Secretary’s Table, William Harnett

So where did all these offending trees come from? Simply put: in the postwar period Japan embarked on an ill-fated afforestation program. Cedars and Japanese cypress trees were planted in large numbers both to replace those that were felled during the war and with the expectation that the timber would be used in the anticipated housing boom.
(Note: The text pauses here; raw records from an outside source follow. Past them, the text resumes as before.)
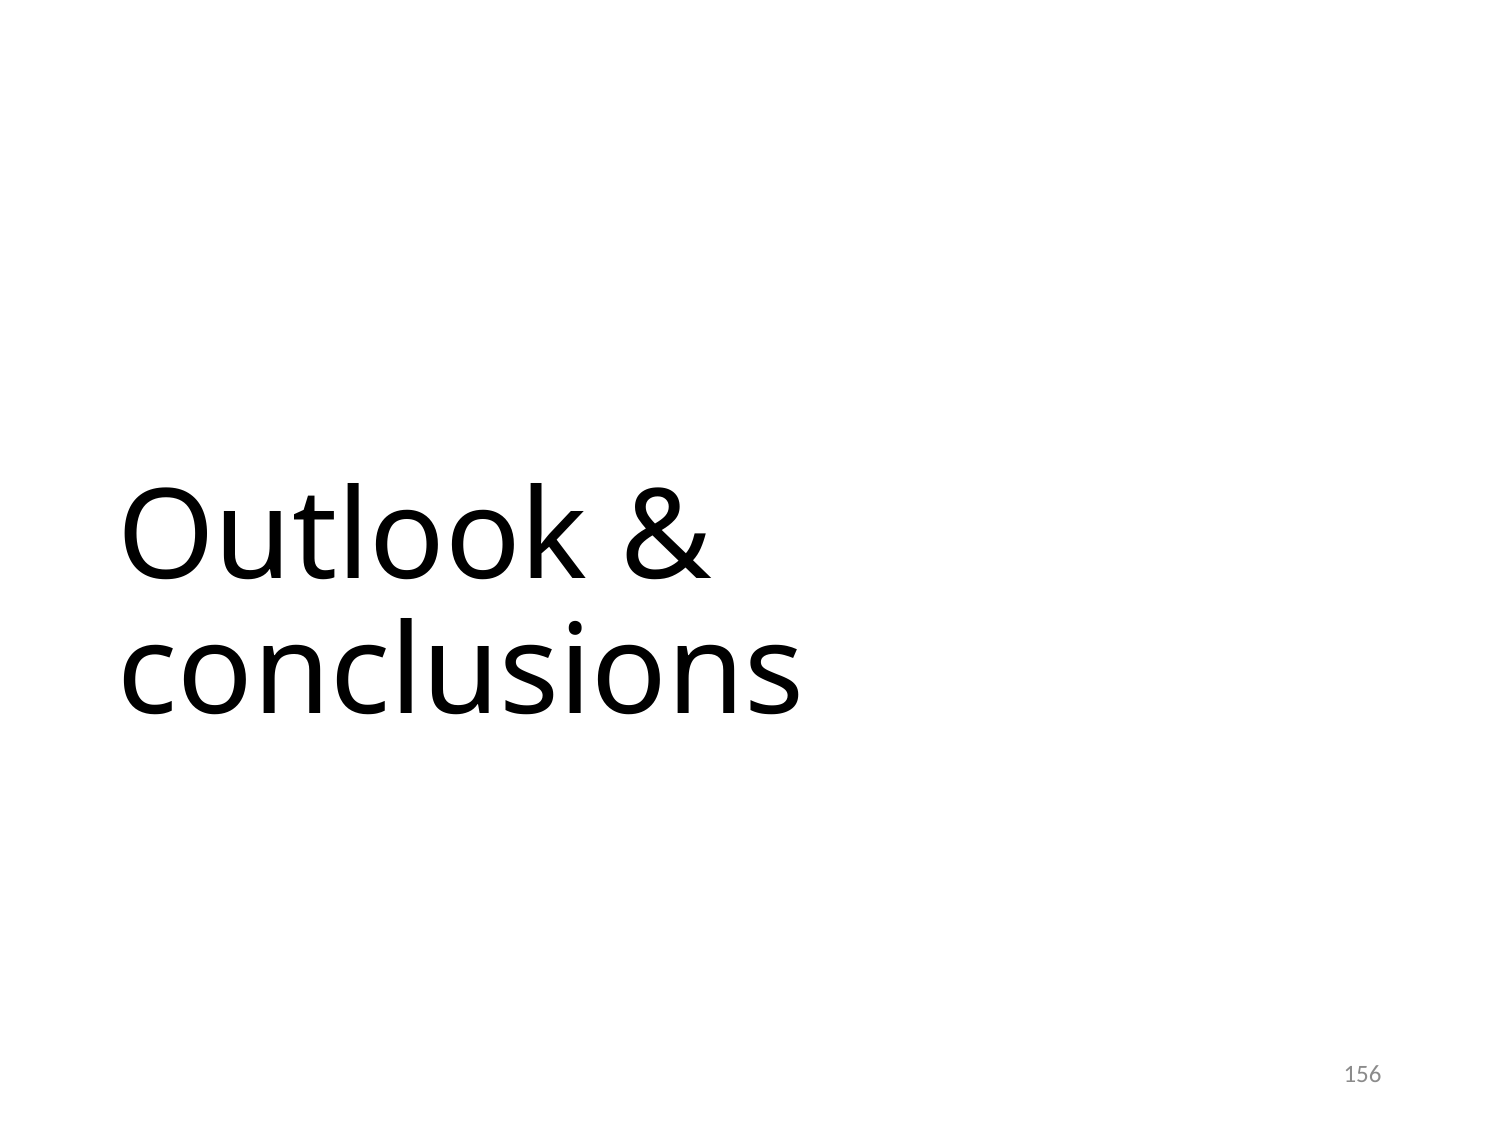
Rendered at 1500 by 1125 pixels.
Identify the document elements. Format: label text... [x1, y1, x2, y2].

title Outlook & conclusions [102, 280, 1397, 749]
slide_number 156 [1059, 1042, 1397, 1103]
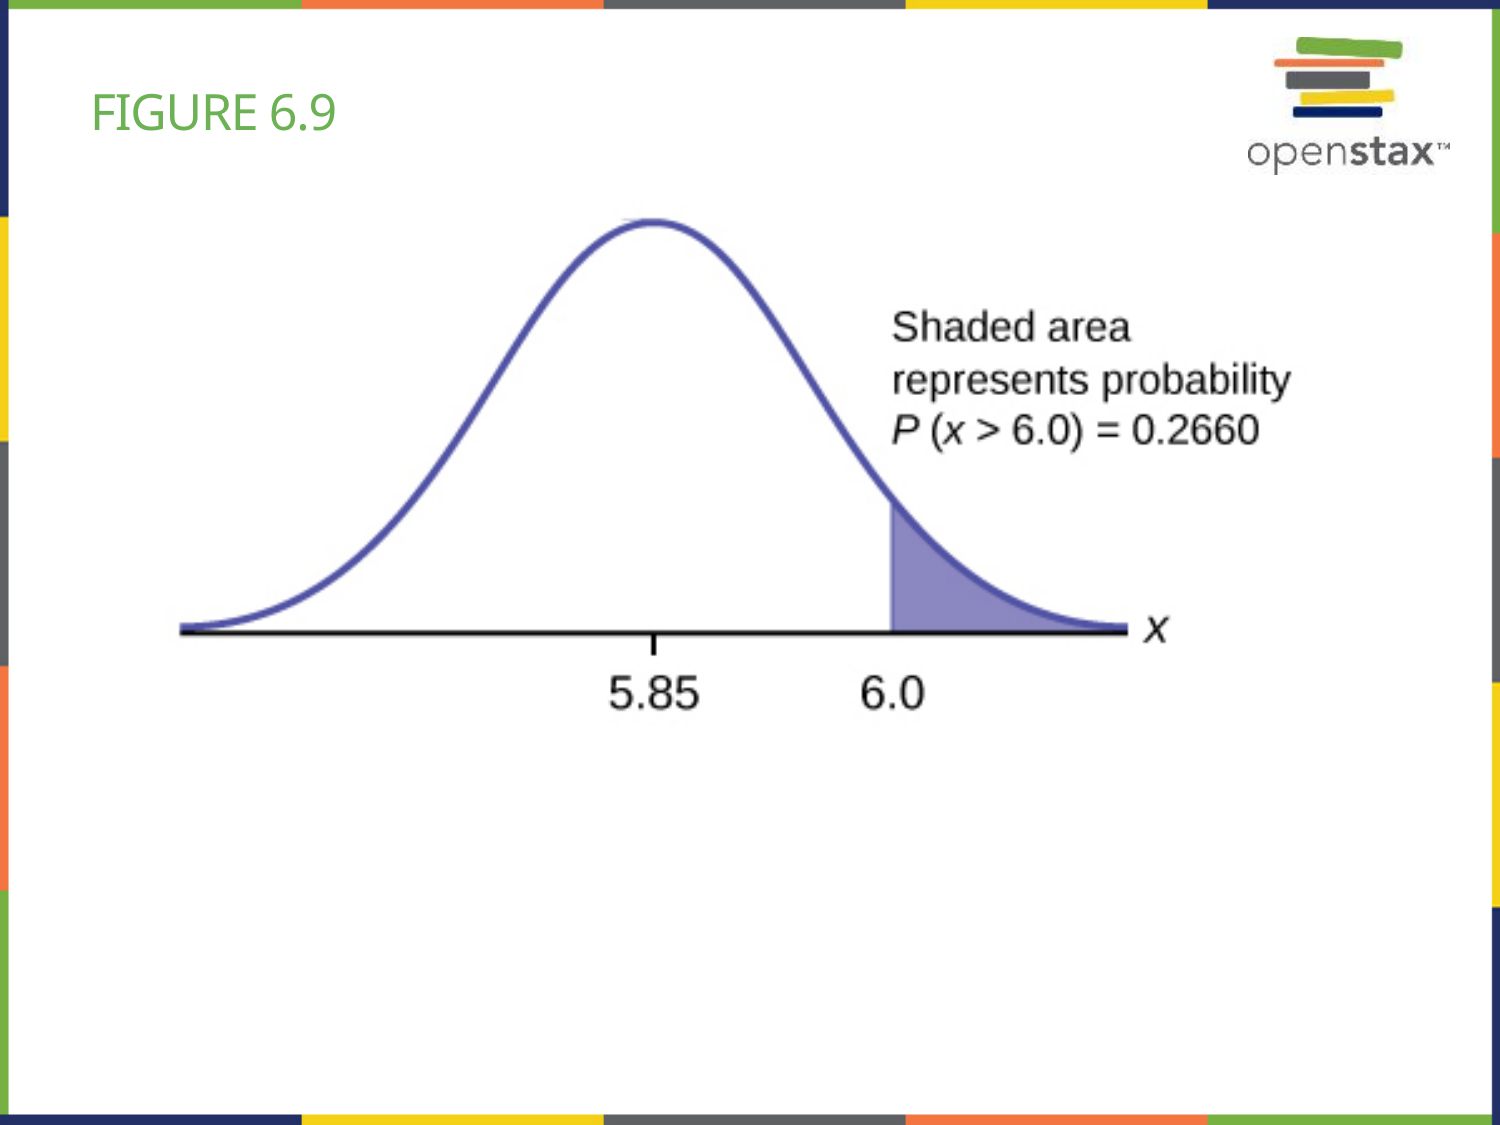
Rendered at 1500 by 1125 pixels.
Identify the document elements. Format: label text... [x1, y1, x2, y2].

title Figure 6.9 [75, 39, 1246, 148]
picture [0, 0, 1500, 1125]
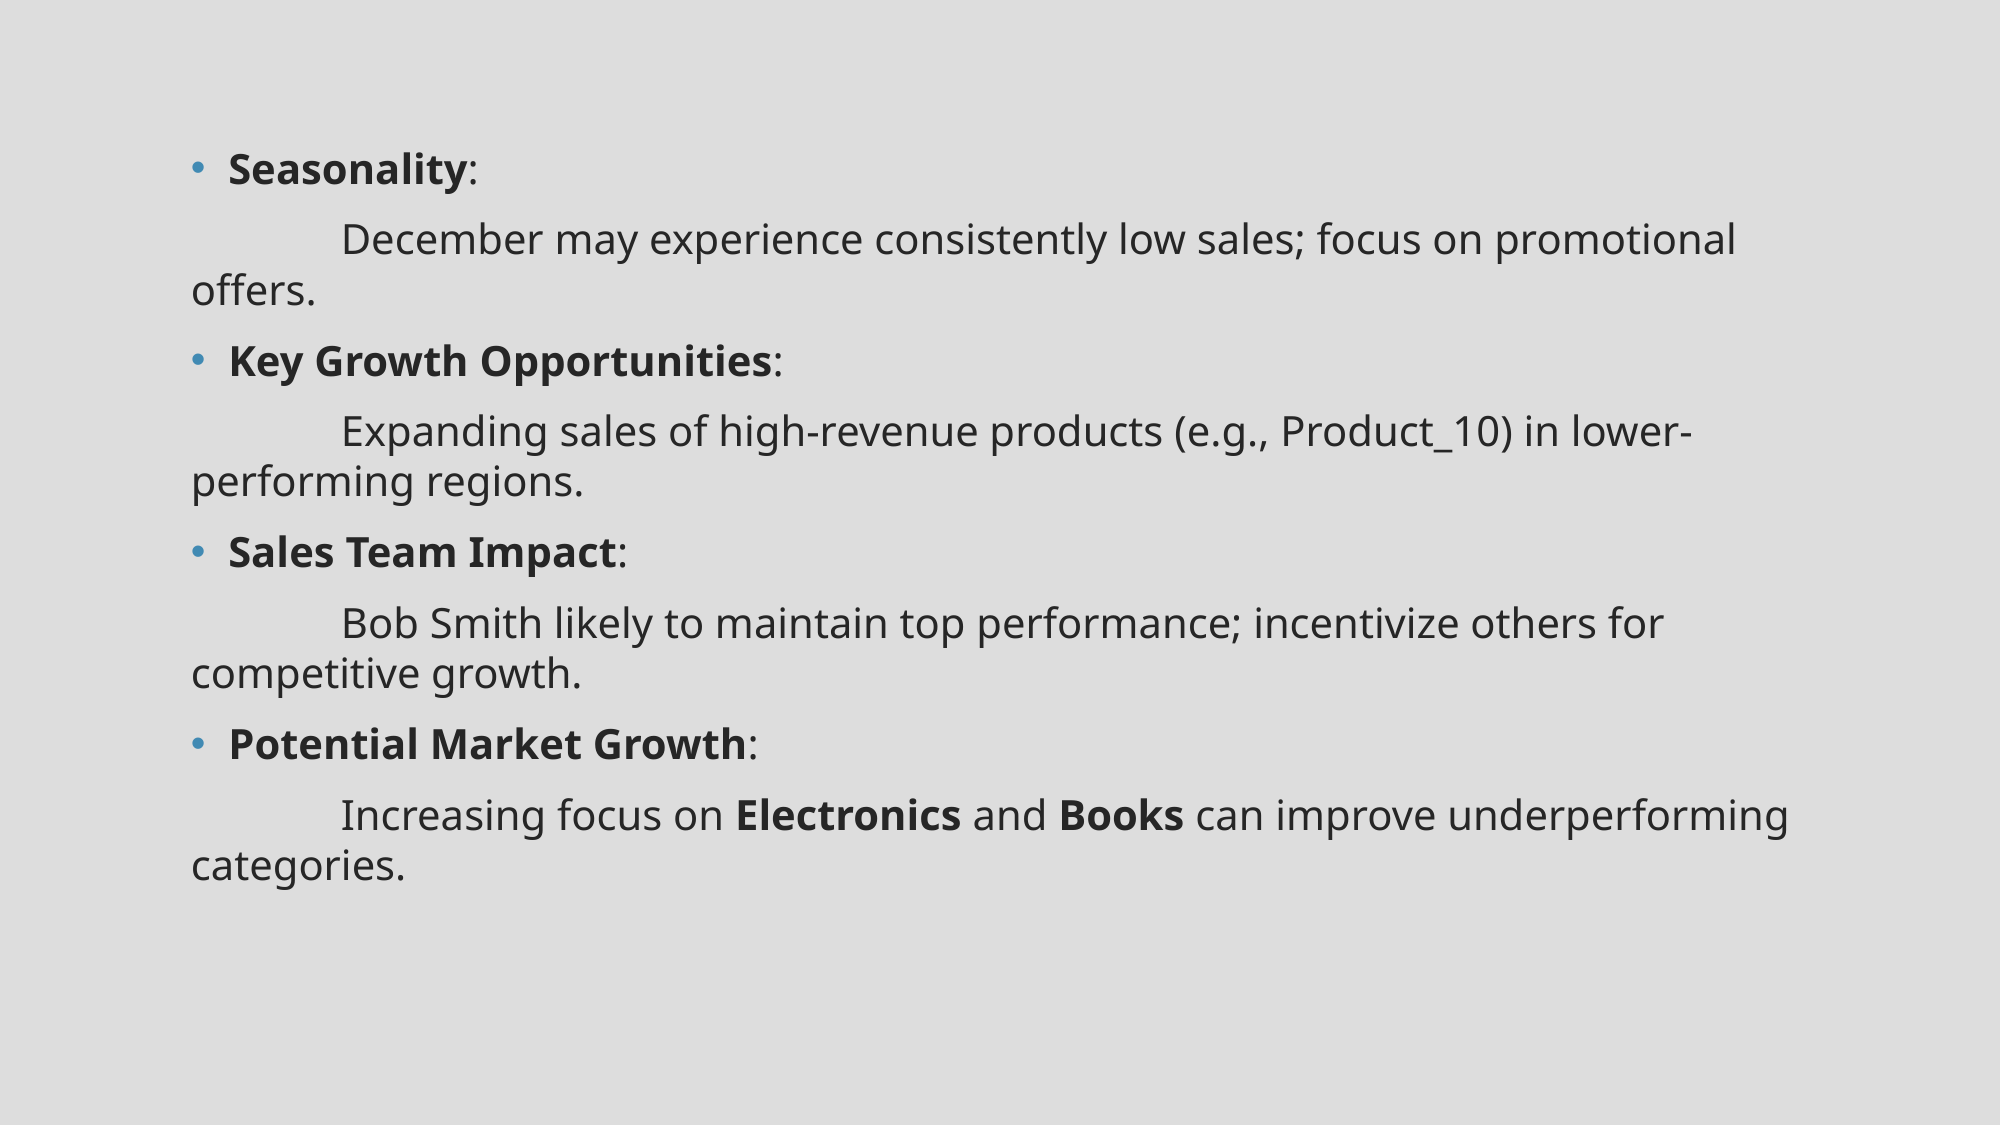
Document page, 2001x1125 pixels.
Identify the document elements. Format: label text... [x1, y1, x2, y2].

list Seasonality: December may experience consistently low sales; focus on promotional offers. Key Growth Opportunities: Expanding sales of high-revenue products (e.g., Product_10) in lower-performing regions. Sales Team Impact: Bob Smith likely to maintain top performance; incentivize others for competitive growth. Potential Market Growth: Increasing focus on Electronics and Books can improve underperforming categories. [175, 135, 1825, 990]
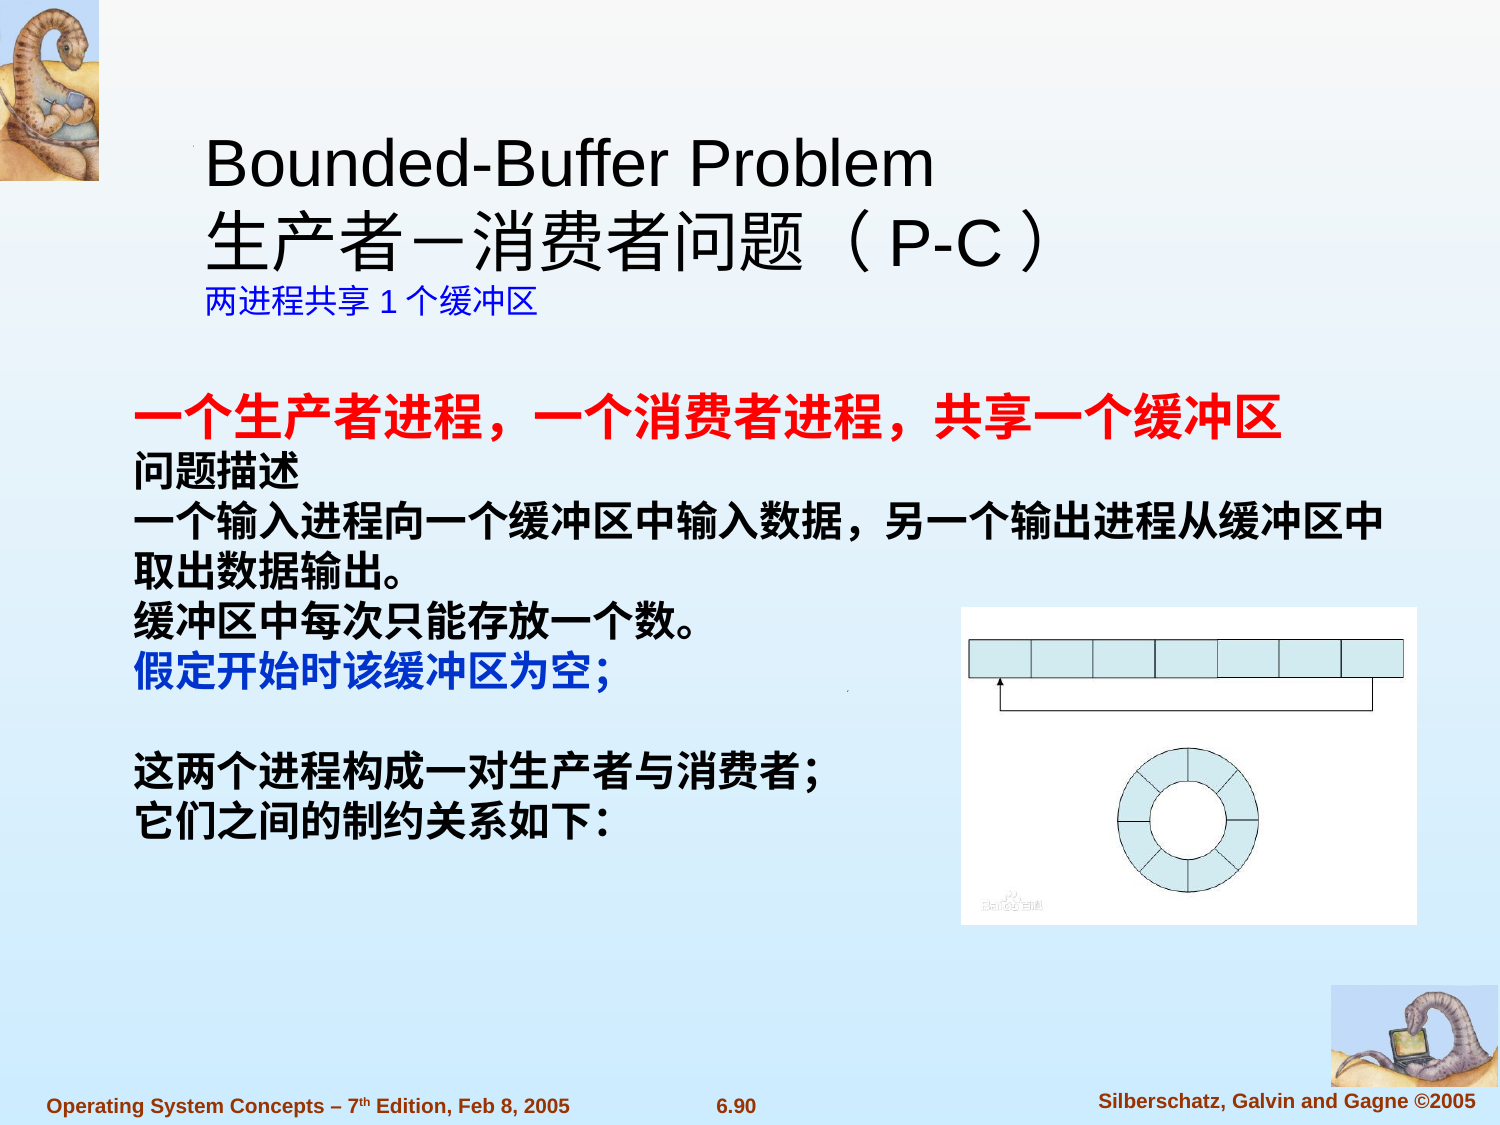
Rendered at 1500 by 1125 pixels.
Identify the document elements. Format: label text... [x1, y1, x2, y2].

These were all reasonable positions to take at the time, and if life were more art-gallery still life than free-flowing river, such policy implementations directed at chronologically distant targets might enjoy a great deal of success, but, alas, such is not the case, as is amply documented in Reason TV’s Unintended Consequences series: https://www.youtube.com/watch?v=pSwMEtuL-GQ. Foreign competition in the timber market left Japan with a surfeit of the offending trees and large numbers of people searching for relief.

The consumption of Forest Ferments, or whatever the tree-derived distillates are eventually called, will gradually attract a sizable number of devotees both here and abroad and will result in a reduction in the number of cedars and Japanese cypress trees spewing their irritating powder into the spring wind.

The second solution to this problem lies in what may be termed “natural afforestation,” or let Mother Nature do the work after the trees go into the bottles. The following citation is a fitting way to end our series on trees and contains much to be pondered, over a cedar, or cherry, or birch….spirit, of course.

It is interesting to compare a large-scale intensively cultivated field to an equivalent area of natural woodland. The woodland receives little or no intervention but produces lush growth and a diversity of plants and animals. The cultivated land supports very few species. The quality and depth of soil in a woodland is maintained and improved by natural processes, but in contrast cultivated fields often suffer from erosion and loss of soil structure, and require costly agro-chemical inputs to remain productive.2

1Saito, Y. “Japanese Cedar Pollinosis: Discovery, Nomenclature, and Epidemiological Trends,” Proceedings of the Japan Academy, No. 6, 2014.

2“Introduction,” Edible Trees (UK, Plants for a Future, 2013).

N.B. This entry was written on May 29, 2023. On May 31, 2023 The Japan News published the following article “Cedar Forests to Be Reduced to Fight Allergies” in which it was revealed that the Japanese government would be using a three-pronged approach, one of which is “…to reduce the area of pollen-producing cedar forests by 20% from the current total of 4.31 million hectares….” We can state with certainty where we would like to see these trees end up!